Why use usernames and not just email addresses to identify users?
Your question is missing a lot of context, but what you do say sounds like you’re looking to settle an argument. So my answer will start with “It depends...”
One reason to have unique usernames that aren’t email addresses is to protect privacy when other users can see the username. For example, GitHub profiles indicate the username in the profile URL, and as authorship indicators on commits, issues, comments, etc.
Providing a username as the user’s public face instead of their email address allows them a layer of privacy.
In some rare cases, a service may elect not to collect email addresses at all... since email addresses can be considered sensitive and personally identifiable information. The downside to not collecting an email address at all is that account recovery for someone who forgets their password, or has their account breached, will be more difficult without a verified channel to use for recovery.
Or for the hybrid approach, one might collect the email address, but store it in the database behind strong encryption. Strong encryption is generally difficult to search on, so having a less sensitive identifier to use that can be store in plaintext would be convenient.
E-Mails are in fact used for user identity on many websites.
There are advantages and disadvantages to this. An incomplete list:
Advantages
- the problem of uniqueness is solved already
- no need to come up with or invent a username
- you don't need to ask the e-mail address additionally
Disadvantages
- people do sometimes change their e-mail address
- it often exposes the e-mail address publicly (spam, harrassment, etc. issues)
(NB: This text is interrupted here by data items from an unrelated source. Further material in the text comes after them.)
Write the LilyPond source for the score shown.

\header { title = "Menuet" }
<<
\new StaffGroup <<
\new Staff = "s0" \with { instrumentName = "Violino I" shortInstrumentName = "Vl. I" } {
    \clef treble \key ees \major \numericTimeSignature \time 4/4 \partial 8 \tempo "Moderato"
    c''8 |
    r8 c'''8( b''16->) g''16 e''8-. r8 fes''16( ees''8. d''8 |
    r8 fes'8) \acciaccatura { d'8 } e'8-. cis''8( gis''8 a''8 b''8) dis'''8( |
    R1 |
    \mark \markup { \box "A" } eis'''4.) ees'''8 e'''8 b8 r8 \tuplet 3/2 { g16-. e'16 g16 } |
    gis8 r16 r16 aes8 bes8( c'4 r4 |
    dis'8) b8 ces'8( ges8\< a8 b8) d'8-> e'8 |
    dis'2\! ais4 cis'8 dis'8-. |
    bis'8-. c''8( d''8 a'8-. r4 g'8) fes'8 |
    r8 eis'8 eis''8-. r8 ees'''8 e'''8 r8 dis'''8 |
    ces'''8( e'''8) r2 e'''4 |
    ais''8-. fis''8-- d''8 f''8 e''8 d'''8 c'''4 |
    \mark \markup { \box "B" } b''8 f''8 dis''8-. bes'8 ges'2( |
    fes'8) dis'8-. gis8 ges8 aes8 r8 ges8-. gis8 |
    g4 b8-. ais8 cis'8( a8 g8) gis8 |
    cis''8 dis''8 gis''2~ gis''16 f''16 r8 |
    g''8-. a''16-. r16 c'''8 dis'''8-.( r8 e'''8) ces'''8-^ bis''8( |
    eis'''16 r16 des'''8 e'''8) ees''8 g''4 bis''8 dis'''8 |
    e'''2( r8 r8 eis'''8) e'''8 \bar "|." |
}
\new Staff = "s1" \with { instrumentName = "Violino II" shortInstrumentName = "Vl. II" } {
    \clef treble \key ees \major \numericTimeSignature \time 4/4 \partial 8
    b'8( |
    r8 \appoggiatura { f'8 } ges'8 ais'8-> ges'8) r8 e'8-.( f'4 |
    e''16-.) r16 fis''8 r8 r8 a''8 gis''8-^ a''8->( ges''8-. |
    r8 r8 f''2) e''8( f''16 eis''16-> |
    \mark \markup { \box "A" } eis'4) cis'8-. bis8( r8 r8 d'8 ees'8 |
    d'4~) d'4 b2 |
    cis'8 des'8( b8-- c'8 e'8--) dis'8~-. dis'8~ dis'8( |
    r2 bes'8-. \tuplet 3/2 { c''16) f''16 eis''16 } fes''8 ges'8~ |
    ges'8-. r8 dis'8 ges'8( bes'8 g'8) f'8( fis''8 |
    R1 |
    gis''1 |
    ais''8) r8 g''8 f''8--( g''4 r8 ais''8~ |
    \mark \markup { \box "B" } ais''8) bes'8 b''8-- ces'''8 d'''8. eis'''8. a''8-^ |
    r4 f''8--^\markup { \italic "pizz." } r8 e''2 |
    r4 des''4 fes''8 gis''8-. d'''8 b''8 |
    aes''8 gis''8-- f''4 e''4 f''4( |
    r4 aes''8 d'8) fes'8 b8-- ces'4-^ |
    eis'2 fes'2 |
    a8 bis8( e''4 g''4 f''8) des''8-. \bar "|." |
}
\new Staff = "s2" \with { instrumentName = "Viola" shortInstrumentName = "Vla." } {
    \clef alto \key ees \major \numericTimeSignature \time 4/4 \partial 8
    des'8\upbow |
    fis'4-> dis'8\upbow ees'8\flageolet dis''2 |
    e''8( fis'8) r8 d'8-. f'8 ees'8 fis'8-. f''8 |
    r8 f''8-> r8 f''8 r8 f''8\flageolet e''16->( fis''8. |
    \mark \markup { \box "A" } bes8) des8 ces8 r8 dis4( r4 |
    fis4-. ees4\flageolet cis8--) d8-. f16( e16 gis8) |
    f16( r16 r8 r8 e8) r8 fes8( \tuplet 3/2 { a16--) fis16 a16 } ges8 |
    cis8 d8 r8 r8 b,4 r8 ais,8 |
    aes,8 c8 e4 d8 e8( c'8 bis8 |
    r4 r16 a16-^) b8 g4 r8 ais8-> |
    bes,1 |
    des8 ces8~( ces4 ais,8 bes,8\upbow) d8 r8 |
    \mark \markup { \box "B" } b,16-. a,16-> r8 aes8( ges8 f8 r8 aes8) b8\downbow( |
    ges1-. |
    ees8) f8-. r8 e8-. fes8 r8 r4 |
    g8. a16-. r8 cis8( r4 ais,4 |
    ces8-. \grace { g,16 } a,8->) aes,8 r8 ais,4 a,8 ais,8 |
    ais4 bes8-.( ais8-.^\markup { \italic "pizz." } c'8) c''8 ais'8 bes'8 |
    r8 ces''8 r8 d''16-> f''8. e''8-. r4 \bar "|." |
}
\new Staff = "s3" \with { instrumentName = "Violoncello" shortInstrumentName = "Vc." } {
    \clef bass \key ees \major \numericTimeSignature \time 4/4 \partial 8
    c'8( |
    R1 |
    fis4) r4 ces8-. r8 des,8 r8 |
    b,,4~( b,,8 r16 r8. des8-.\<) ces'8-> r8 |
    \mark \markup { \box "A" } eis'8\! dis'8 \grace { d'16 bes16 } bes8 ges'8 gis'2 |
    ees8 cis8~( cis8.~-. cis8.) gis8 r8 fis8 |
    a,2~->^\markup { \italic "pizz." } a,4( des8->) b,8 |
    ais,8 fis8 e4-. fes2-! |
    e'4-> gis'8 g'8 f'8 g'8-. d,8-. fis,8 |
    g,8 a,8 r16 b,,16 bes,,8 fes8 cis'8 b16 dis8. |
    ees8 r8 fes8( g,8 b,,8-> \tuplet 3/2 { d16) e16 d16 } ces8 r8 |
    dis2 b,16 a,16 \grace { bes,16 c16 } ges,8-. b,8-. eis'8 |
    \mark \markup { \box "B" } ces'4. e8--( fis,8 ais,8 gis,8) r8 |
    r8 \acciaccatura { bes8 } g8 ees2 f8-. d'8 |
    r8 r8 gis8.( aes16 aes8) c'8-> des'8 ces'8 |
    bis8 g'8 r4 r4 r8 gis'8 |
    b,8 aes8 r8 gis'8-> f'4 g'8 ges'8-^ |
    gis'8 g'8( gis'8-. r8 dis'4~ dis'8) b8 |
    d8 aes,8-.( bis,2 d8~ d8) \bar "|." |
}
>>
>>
- depending on context, people might want to have a username, not an address
A common and secure solution is to have both a displayed username and using the e-mail address to log in.
It depends on the type of application. If it's a forum, it makes sense to add another layer of usernames for a couple of reasons:
Mask the e-mail address from public (you need to have a display name, and many people might not want their e-mail address to go public). Though, another option would be to make people login with their e-mail address, and give them an option to choose a display name.
Ease of login (of course, with browsers remembering your login IDs, this becomes less relevant).
If it's some application where the members don't interact with public, probably logging in with the e-mail address would make sense.